TO BE DONE -
Arrange these lines as a Markdown table with the columns "Row" and "Line," numbering each row and skipping blank lines. Leave the pictures out.

Stored items:
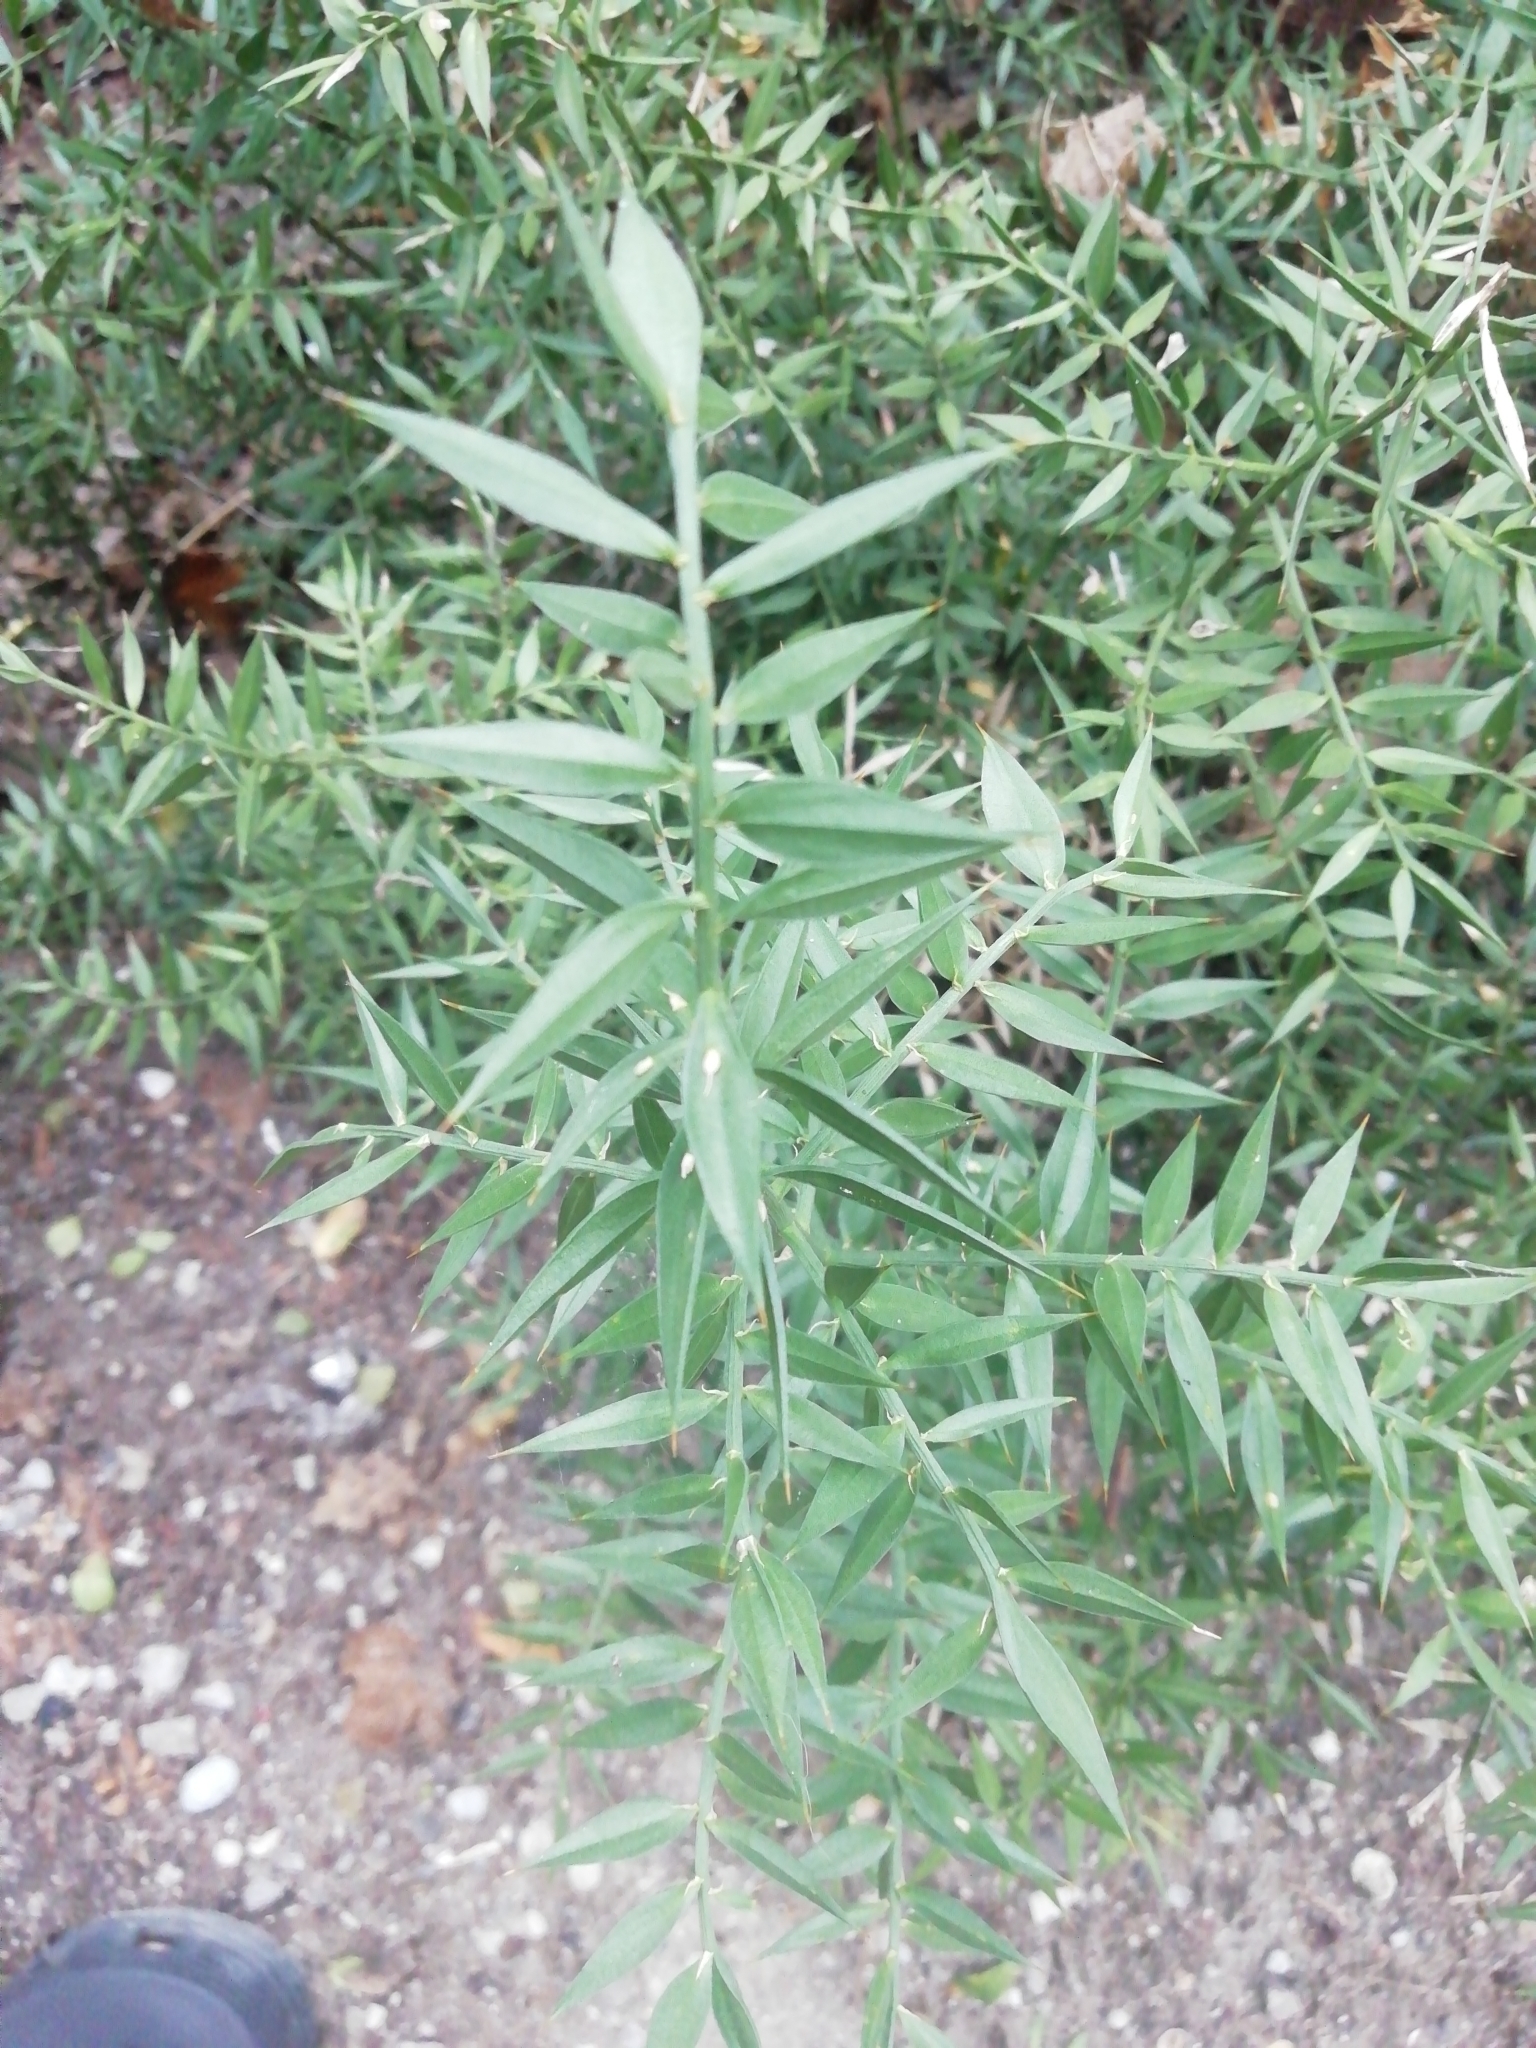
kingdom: Plantae
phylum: Tracheophyta
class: Liliopsida
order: Asparagales
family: Asparagaceae
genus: Ruscus
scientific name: Ruscus aculeatus
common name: Butcher's-broom
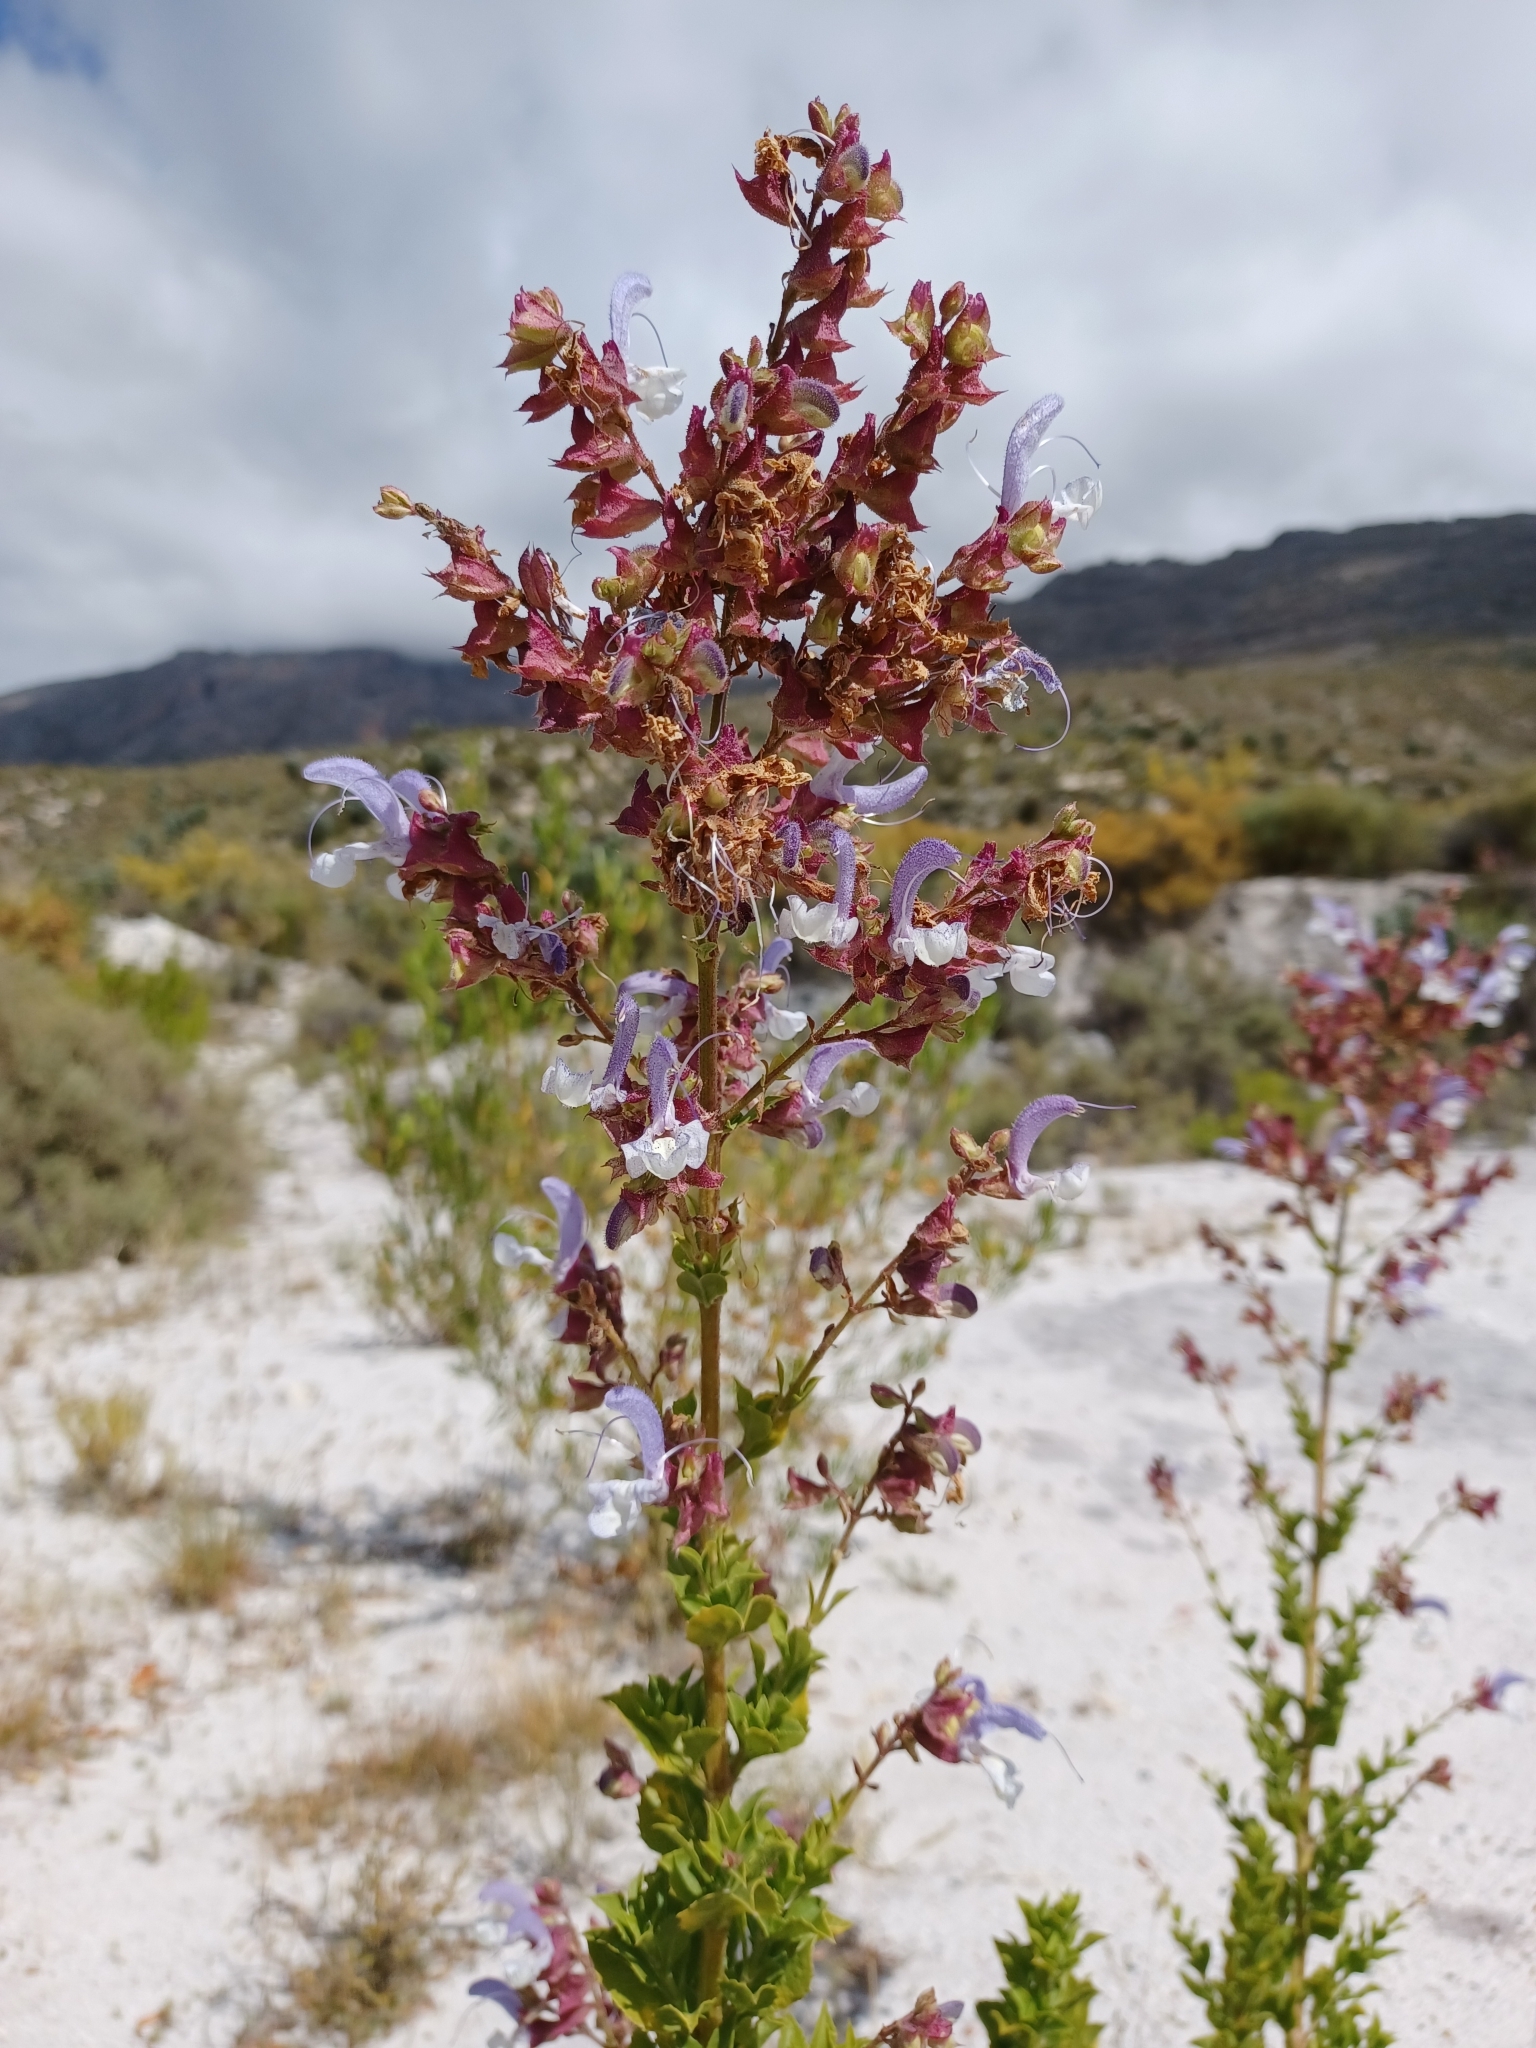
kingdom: Plantae
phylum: Tracheophyta
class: Magnoliopsida
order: Lamiales
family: Lamiaceae
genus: Salvia
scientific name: Salvia chamelaeagnea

RESULT OF THE EXERCISE -
| Row | Line |
|---|---|
| 1 | kingdom: Plantae |
| 2 | phylum: Tracheophyta |
| 3 | class: Liliopsida |
| 4 | order: Asparagales |
| 5 | family: Asparagaceae |
| 6 | genus: Ruscus |
| 7 | scientific name: Ruscus aculeatus |
| 8 | common name: Butcher's-broom |
| 9 | kingdom: Plantae |
| 10 | phylum: Tracheophyta |
| 11 | class: Magnoliopsida |
| 12 | order: Lamiales |
| 13 | family: Lamiaceae |
| 14 | genus: Salvia |
| 15 | scientific name: Salvia chamelaeagnea |